→ **What to produce**
The answer should consist of every line in the material below that has the word "Электрические".

######

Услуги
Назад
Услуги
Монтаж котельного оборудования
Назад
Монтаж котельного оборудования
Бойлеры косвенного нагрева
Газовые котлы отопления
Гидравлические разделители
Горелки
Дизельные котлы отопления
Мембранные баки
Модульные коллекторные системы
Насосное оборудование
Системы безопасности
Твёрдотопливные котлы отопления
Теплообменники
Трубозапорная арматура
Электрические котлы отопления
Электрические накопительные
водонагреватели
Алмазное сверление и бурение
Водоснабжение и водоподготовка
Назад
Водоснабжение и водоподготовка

######

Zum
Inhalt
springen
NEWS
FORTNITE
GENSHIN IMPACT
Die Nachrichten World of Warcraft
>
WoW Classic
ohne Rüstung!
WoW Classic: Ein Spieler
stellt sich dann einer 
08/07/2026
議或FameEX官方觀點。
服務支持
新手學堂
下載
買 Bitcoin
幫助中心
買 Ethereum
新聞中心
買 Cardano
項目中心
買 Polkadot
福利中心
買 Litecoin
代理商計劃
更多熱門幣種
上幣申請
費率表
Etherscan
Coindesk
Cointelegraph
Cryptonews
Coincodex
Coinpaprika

######

→ **Your response**
Электрические котлы отопления
Электрические накопительные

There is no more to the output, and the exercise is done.